Я не знал раньше, что бывают мысли-овцы и мысли-хищники. Теперь я думаю только о Рите – мысль о ней съела все остальные мысли. Когда её нет, мне хочется идти туда, где я был вместе с ней, встречаться с теми, кто может невзначай, случайно произнести её имя. И в каком бы далеке она ни была, кажется, что вот-вот я увижу её среди прохожих на улице, в автобусной толкучке, в чехарде гостей на чьём-то дне рождения. Пчела съела все мои мысли, пчела осталась одна… Как спастись от её жала? Я пью чай в вокзальном буфете и пытаюсь запомнить его вкус. Назвать его и запомнить… Здесь странный буфет: заварка – в фарфоровом чайнике, щедрая, медно-красная. Вкус чая – это нежная горечь праздности. Сахар всё портит: сладкое скрадывает горечь, делает праздность бесплодной.
Любовь – это форма боли.
Любовь – такое свойство памяти.
Любовь – это когда все мысли съедены.
– Я где-то слышала, что сильная страсть в мужчине отпугивает от него женщину. – У Риты ясное лицо; её лоб похож на безоблачное небо. – Потому что она не обещает покоя. А тебя я совсем не боюсь. Слышишь? Оправдывайся!
– Ты не женщина, ты – янычар. Тебя напугаешь!.. А потом, я сам не знаю: тебя я люблю или ту боль, которую ты мне подсунула.
– Если б ты не был моим любовником, я бы хотела, чтоб ты был моим братом. Тебя не только интересно любить – тебя интересно слушать. Ты из любой ерунды мармелад сделаешь!
– Я знаю, что тебе интересно.
– Нет. Мне не нужен брат-зануда.
Когда её нет рядом и моё воображение – мой мучитель, становится так худо, что хочется удавиться или стать безответной вещью, отдавать себя в пользование другим, не осознавая себя, как им равного. Но удавиться – легче. Впрочем, убить себя – лекарство отчаяния. Это от незнания как убить в себе то, что не позволяет жить дальше. Поэтому гробишь весь свой космос целиком. Но мне жалко моего космоса, я к нему привык. Мне жалко его настолько, что (вопреки очевидному, о чём кричат мне пять моих чувств) я отказываюсь даже усомниться в его гармонии. Я слышу, что говорят о Рите в Мельне, я вижу, какими бывают порой её глаза, я чувствую, входя в неё, как дрожит и срывается с привязи рассудка её тело, чувствую запах пали, смешанный с сиренью её духов, и губы мои знают вкус помады, которую она использует, как манок, на своей охоте. Я слышу свои чувства и задыхаюсь от тоски.

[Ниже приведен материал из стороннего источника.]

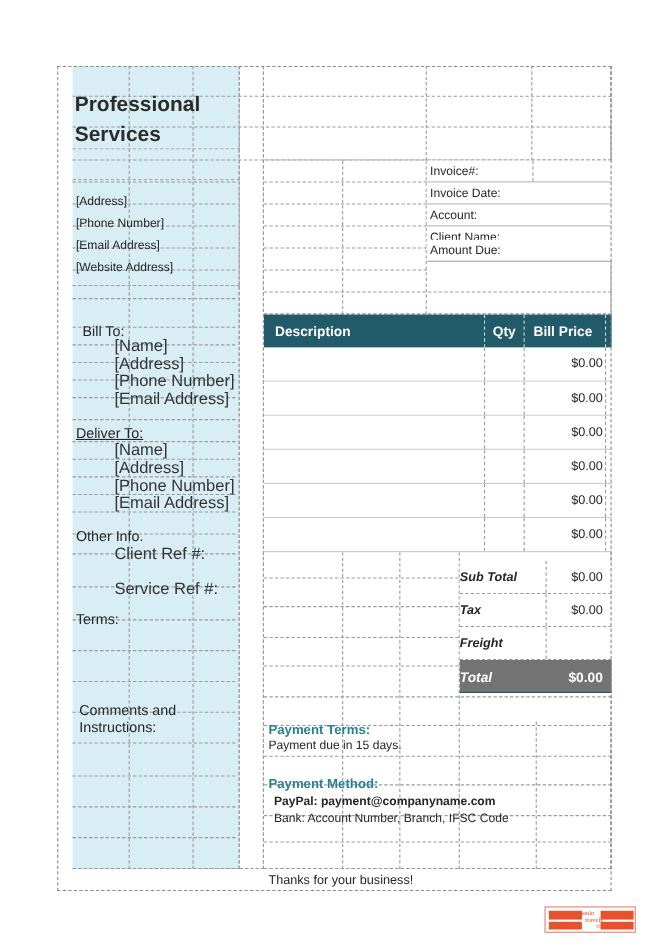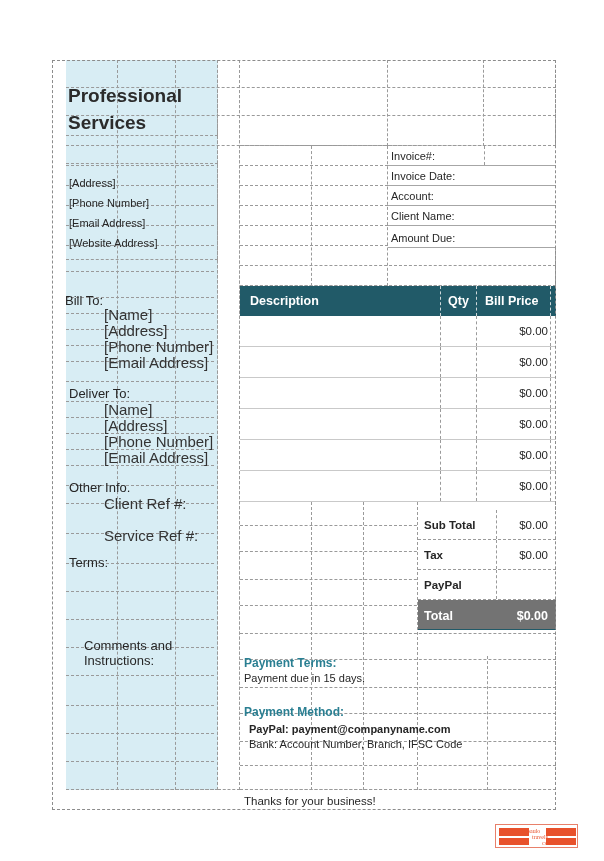--- a/index.html
+++ b/index.html
@@ -130,25 +130,26 @@
     box-sizing:border-box;
     border-bottom:1px dashed #9a9a9a;
     background:#fff;
   }
   .total-row.final{
     background:#737373;
     border-bottom:1px solid #215a68;
   }
   .total-row .tl{
     position:absolute;
-    left:6px; top:9px;
+    left:0; top:9px;
     font-size:11.5px;
     font-weight:bold;
     color:#262626;
     white-space:nowrap;
+    font-style:italic;
   }
   .total-row .tv{
     position:absolute;
     right:8px; top:9px;
     font-size:11.5px;
     color:#262626;
   }
   .total-row.final .tl,
   .total-row.final .tv{ color:#ffffff; font-weight:bold; font-size:12.5px;}
   .total-row .midsep{
@@ -340,43 +341,43 @@
   </div>
   <div class="meta-row" style="top:106px;">
     <span class="lbl">Invoice Date:</span>
   </div>
   <div class="meta-row" style="top:126px;">
     <span class="lbl">Account:</span>
   </div>
   <div class="meta-row" style="top:146px;">
     <span class="lbl">Client Name:</span>
   </div>
-  <div class="meta-row" style="top:168px;">
+  <div class="meta-row" style="top:158px;">
     <span class="lbl">Amount Due:</span>
   </div>
 
-  <div class="lbl-big" style="left:13px;top:233px;">Bill To:</div>
+  <div class="lbl-big" style="left:23px;top:233px;">Bill To:</div>
   <div class="lbl-sm" style="left:17px;top:248px;">[Name]</div>
   <div class="lbl-sm" style="left:17px;top:264px;">[Address]</div>
   <div class="lbl-sm" style="left:17px;top:280px;">[Phone Number]</div>
   <div class="lbl-sm" style="left:17px;top:296px;">[Email Address]</div>
 
-  <div class="lbl-big" style="left:17px;top:326px;">Deliver To:</div>
+  <div class="lbl-big" style="left:17px;top:326px;text-decoration:underline;">Deliver To:</div>
   <div class="lbl-sm" style="left:17px;top:343px;">[Name]</div>
   <div class="lbl-sm" style="left:17px;top:359px;">[Address]</div>
   <div class="lbl-sm" style="left:17px;top:375px;">[Phone Number]</div>
   <div class="lbl-sm" style="left:17px;top:391px;">[Email Address]</div>
 
   <div class="lbl-big" style="left:17px;top:420px;">Other Info.</div>
   <div class="lbl-sm" style="left:17px;top:437px;">Client Ref #:</div>
   <div class="lbl-sm" style="left:17px;top:469px;">Service Ref #:</div>
 
   <div class="lbl-big" style="left:17px;top:495px;">Terms:</div>
 
-  <div class="lbl-big lbl-wrap" style="left:32px;top:578px;">Comments and Instructions:</div>
+  <div class="lbl-big lbl-wrap" style="left:20px;top:578px;">Comments and Instructions:</div>
 
   <div id="items-header">
     <span class="th" style="left:10px;">Description</span>
     <span class="sep" style="left:200px;"></span>
     <span class="th" style="left:208px;">Qty</span>
     <span class="sep" style="left:236px;"></span>
     <span class="th" style="left:245px;">Bill Price</span>
     <span class="sep" style="left:310px;"></span>
     <span class="th" style="left:318px;">Amount</span>
   </div>
@@ -423,21 +424,21 @@
     <span class="tl">Sub Total</span>
     <span class="tv">$0.00</span>
   </div>
   <div class="total-row" style="top:480px;">
     <span class="midsep"></span>
     <span class="tl">Tax</span>
     <span class="tv">$0.00</span>
   </div>
   <div class="total-row" style="top:510px;">
     <span class="midsep"></span>
-    <span class="tl">PayPal</span>
+    <span class="tl">Freight</span>
     <span class="tv"></span>
   </div>
   <div class="total-row final" style="top:540px;">
     <span class="tl">Total</span>
     <span class="tv">$0.00</span>
   </div>
 
   <div class="pay-head" style="left:192px;top:596px;">Payment Terms:</div>
   <div class="pay-line" style="left:192px;top:612px;">Payment due in 15 days.</div>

Но не верю им, потому что, как только я им поверю, мой мозг взорвётся, я стану Аввой. Я верю в слаженность моего космоса, верю, что знаю о Рите больше других, знаю всё, и это всё – совсем не то, что порождает сплетню. Никто не может украсть у меня эту веру, даже сама Рита – не хочу быть Аввой.
Она не ночевала дома. Я встретил её утром в её прихожей. Она сказала, что смотрела на реке рассвет, а сама щурилась и сладко таяла, как сытый зверёк. Меня окатило ознобом. Я слушал и заставлял себя верить ей, потому что иначе сошёл бы с ума.

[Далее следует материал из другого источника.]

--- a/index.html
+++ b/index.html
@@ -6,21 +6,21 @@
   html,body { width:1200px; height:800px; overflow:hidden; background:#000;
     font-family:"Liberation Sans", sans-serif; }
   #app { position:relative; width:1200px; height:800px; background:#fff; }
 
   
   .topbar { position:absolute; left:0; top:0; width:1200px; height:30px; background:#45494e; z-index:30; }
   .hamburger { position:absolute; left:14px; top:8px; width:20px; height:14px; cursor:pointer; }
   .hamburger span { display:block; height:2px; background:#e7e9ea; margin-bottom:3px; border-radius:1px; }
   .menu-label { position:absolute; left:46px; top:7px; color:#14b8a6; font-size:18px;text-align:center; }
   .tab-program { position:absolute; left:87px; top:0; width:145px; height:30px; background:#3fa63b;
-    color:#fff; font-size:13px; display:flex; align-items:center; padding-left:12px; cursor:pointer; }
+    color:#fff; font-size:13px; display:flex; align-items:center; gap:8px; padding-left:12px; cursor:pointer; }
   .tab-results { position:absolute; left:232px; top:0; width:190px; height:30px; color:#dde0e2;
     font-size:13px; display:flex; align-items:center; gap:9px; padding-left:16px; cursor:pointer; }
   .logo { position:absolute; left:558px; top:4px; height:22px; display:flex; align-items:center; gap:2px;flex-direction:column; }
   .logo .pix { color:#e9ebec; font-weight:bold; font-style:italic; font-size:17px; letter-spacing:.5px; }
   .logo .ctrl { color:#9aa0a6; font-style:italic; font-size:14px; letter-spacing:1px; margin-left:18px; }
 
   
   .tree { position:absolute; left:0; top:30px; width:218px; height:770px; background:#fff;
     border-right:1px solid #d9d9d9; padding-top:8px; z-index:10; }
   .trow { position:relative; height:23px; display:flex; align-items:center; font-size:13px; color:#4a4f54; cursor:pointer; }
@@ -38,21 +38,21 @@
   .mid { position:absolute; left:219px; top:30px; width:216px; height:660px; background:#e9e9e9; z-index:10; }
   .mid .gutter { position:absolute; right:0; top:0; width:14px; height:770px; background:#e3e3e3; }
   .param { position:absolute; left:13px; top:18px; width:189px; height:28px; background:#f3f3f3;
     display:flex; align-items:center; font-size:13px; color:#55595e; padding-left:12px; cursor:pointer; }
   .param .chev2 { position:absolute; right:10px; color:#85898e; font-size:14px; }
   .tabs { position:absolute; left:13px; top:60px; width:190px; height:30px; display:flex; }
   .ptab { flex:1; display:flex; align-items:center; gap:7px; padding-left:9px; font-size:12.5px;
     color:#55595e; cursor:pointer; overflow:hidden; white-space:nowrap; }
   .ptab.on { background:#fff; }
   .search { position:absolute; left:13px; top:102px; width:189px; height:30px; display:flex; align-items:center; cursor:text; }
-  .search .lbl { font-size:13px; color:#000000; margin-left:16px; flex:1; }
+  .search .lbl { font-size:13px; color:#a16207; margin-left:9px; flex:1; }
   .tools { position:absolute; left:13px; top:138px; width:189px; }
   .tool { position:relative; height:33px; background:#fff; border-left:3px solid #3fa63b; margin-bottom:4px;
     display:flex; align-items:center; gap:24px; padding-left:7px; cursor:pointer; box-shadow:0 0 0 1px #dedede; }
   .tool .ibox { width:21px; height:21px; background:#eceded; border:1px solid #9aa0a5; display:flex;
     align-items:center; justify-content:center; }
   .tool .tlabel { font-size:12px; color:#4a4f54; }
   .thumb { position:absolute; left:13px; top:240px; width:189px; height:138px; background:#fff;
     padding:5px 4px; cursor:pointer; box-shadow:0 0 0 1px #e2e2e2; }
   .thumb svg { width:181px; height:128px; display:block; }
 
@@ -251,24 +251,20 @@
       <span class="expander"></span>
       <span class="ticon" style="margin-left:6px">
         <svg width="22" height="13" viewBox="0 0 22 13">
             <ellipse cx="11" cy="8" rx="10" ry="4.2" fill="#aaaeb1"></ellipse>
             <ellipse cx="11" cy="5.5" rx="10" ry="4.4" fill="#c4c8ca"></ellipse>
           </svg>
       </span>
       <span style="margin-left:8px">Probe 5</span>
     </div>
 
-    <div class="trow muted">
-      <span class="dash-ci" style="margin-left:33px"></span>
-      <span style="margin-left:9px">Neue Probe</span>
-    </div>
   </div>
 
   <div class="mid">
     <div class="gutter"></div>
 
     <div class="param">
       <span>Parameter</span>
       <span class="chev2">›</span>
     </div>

Apis Margarita научила меня простой истине: любят не за блеск и совершенство, а вопреки изъянам, не за благодетельность и безгрешие, а вопреки порокам и падениям. Так любят и женщину, и родину, и жизнь. И всё-таки – как больно пчела жалит!.. И нет сил думать о чём-то другом. Можно только смотреть вокруг и называть то, что видишь, – ненадолго это помогает.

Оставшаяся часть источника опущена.